THE boss of a Scotland-based bus and train operator is quitting in the wake of demands for his resignation from the transport firm’s biggest shareholder over a deal to sell two US businesses.

FirstGroup said chief executive Matthew Gregory will leave following its annual general meeting on September 13, after less than three years in the post.

It comes just a day after New York-based hedge fund Coast Capital called for Gregory, and two non-executive directors, to step down after it said the £3.3 billion sale of First Student and First Transit in the US was too cheap and poorly timed at the peak of pandemic disruption.

Gregory denied his planned departure was due to pressure from Coast Capital.

He said: “It’s absolutely nothing to do with that whatsoever.

“It’s the right time for me to step down and for someone else to take (FirstGroup) on to the new chapter.”

He insisted the deal was at a “good price and a long-term valuation”.

“Having delivered the substantial portfolio rationalisation strategy and with FirstGroup now positioned to emerge from the pandemic as a resilient and robust business, I have decided the time is right for me to move on to new opportunities,” he said.

The deal to offload the US divisions was approved with a marginal majority after receiving backing from just over six in 10 shareholder votes in May following opposition from the group’s two biggest shareholders.

FirstGroup has since tried to appease shareholders by announcing it will return £500 million to them from the sale of the US school bus and transit divisions.

The latest campaign against the FirstGroup leadership follows similar calls by Coast for the boss’s scalp in 2019.

FirstGroup chairman David Martin, a former chief executive of rival transport group Arriva, whose name was put forward to join FirstGroup’s board by Coast Capital in 2019, will become executive chairman until a successor to Gregory is appointed.

The announcement of Gregory’s departure came as FirstGroup revealed underlying annual operating profits for the remaining businesses in the group rose 46% to £101.9 million, helped higher by cost cutting.
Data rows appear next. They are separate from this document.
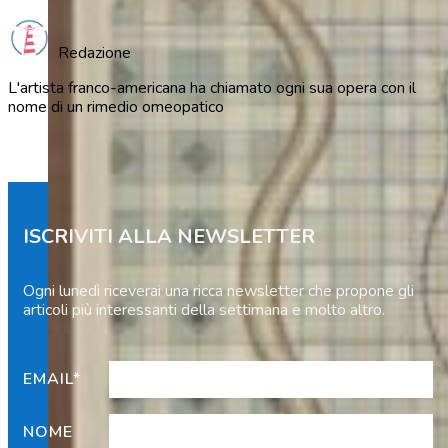
Redazione
L'artista franco-americana ha chiamato ogni sua opera con il
nome di un rimedio omeopatico
ISCRIVITI ALLA NEWSLETTER
Ogni lunedì riceverai una ricca newsletter che propone gli
articoli più interessanti della settimana e molto altro.
EMAIL*
NOME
Group-wide underlying pre-tax profits, including discontinued businesses, slumped to £39.4m from £109.9m in the year to March 27, while on a statutory basis it swung to a pre-tax profit of £115.8m from losses of £299.6m the previous year.

FirstGroup said it was “encouraged” by improving demand for bus travel as restrictions ease, with passenger numbers now at about 60% of pre-pandemic levels.

It hopes this will recover further to between 80% to 90% of pre-pandemic levels during the first year after social distancing restrictions on public transport come to an end.

FirstGroup confirmed plans to also sell its Greyhound coach business in the US will continue, but said the sale had been affected as the division has taken a knock from the pandemic.

Martin said: “Matthew has made a significant contribution to FirstGroup since joining in 2015, initially as chief financial officer and then stepping forward to take up the post of chief executive in 2018.”